[Stored data entries]
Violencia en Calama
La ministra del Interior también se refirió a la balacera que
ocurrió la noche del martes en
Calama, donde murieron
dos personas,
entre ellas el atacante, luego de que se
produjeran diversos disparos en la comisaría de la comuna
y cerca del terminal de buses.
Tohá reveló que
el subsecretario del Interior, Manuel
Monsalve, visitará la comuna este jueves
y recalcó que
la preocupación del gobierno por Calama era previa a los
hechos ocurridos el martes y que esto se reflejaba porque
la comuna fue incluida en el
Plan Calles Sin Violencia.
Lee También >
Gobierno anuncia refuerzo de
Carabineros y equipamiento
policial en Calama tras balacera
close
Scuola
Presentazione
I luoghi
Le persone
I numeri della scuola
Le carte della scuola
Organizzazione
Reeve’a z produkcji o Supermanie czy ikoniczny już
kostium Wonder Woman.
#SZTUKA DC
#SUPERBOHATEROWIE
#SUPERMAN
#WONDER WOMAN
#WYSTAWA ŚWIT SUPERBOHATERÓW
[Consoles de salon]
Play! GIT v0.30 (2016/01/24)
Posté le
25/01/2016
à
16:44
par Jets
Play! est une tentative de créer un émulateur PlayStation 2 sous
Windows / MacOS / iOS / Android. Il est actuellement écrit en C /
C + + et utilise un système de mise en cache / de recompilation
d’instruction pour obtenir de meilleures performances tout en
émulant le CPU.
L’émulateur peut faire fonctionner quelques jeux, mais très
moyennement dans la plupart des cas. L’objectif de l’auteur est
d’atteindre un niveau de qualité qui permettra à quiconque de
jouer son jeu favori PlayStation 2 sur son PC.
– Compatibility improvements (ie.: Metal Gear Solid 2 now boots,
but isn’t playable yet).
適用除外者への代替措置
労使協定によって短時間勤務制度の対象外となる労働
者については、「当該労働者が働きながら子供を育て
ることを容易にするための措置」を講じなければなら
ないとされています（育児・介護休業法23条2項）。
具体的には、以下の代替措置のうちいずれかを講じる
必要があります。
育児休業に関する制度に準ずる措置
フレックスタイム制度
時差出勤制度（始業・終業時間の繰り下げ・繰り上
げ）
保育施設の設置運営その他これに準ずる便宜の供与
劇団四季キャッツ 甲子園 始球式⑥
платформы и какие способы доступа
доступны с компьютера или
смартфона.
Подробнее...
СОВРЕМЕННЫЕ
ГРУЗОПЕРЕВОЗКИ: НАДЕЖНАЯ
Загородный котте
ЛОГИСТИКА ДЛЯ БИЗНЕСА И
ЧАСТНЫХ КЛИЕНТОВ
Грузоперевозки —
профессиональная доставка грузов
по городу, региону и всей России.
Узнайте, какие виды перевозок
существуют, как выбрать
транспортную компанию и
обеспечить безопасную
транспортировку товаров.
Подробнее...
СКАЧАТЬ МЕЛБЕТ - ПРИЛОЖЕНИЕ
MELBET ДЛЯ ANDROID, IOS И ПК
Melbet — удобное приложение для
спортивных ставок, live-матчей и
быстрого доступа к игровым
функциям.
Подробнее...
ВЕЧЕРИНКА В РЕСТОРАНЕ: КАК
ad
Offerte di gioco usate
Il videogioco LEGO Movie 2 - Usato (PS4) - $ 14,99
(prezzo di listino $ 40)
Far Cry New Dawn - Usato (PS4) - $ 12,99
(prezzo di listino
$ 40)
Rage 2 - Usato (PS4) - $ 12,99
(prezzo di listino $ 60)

# Exercise requirements
The result consists of the line with "транспортную компанию и" through the last line of the entries above, repeated exactly and with nothing else.

# Task result
транспортную компанию и
обеспечить безопасную
транспортировку товаров.
Подробнее...
СКАЧАТЬ МЕЛБЕТ - ПРИЛОЖЕНИЕ
MELBET ДЛЯ ANDROID, IOS И ПК
Melbet — удобное приложение для
спортивных ставок, live-матчей и
быстрого доступа к игровым
функциям.
Подробнее...
ВЕЧЕРИНКА В РЕСТОРАНЕ: КАК
ad
Offerte di gioco usate
Il videogioco LEGO Movie 2 - Usato (PS4) - $ 14,99
(prezzo di listino $ 40)
Far Cry New Dawn - Usato (PS4) - $ 12,99
(prezzo di listino
$ 40)
Rage 2 - Usato (PS4) - $ 12,99
(prezzo di listino $ 60)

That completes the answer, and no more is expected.